JMRP (Junk Mail Reporting Program) is Microsoft's complaint feedback loop. When a recipient on Outlook.com, Hotmail, or Live.com hits "Report Junk", JMRP forwards a copy of that complaint to the sender so they can suppress the recipient and trace which campaign and mailbox triggered the complaint. Essential for any sender with sustained Microsoft volume.

What is the difference between JMRP and FBL?

JMRP is Microsoft-specific (Outlook, Hotmail, Live). FBL (Feedback Loop) is the equivalent from Yahoo, AOL, and a handful of others.
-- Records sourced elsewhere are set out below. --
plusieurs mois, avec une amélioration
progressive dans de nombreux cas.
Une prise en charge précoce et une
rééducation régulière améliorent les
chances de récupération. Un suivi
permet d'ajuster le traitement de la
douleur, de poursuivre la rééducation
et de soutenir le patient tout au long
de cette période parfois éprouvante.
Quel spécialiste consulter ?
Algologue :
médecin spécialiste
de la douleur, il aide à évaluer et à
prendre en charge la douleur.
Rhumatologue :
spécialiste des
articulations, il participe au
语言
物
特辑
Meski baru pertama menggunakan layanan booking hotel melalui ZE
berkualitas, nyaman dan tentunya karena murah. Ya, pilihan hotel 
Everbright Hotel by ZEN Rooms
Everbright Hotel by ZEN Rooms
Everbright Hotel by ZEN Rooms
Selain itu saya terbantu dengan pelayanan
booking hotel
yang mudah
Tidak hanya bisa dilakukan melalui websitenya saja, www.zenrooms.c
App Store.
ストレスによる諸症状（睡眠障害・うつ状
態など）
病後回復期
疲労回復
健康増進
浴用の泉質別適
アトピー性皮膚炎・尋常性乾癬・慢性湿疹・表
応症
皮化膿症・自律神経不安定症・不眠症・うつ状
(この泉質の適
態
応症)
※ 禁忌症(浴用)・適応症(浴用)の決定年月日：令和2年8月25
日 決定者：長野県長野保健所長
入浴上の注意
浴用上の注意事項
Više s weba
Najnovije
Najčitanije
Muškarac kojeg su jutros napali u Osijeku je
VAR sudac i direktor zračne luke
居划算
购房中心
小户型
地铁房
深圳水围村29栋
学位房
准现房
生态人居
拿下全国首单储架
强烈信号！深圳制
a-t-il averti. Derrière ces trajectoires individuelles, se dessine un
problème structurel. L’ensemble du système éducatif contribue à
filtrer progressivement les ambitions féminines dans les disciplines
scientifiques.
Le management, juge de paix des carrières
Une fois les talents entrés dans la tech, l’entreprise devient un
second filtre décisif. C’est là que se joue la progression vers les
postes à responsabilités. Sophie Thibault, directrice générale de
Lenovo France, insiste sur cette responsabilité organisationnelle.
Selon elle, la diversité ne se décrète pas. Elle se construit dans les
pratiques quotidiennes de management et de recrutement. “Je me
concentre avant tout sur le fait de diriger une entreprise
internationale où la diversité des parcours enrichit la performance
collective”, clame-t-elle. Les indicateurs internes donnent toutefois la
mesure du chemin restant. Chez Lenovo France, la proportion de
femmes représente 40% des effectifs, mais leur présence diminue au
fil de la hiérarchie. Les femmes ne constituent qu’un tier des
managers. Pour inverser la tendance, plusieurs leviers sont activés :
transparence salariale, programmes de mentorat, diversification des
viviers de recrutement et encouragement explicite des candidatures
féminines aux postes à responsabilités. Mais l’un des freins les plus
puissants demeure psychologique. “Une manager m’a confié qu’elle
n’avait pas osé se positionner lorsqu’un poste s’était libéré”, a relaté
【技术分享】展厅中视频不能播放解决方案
Both deliver the same signal - a recipient marked your message as spam - and both should be registered for any production-scale cold-email operation.

Can I register JMRP if I am on a shared sending IP?

Usually not. JMRP and FBL are typically restricted to senders who own the sending IP. Shared-IP senders rarely get direct access; their provider receives the reports and forwards aggregate data. Dedicated SMTP senders register directly under their IP block.

What complaint rate triggers Microsoft to filter my sends?

Above 0.3% complaints, Microsoft starts aggressive filtering. Above 0.5%, you are deep in the spam folder. JMRP gives per-recipient detail so you can identify who is complaining, on which campaign, from which mailbox - and suppress before the reputation damage compounds.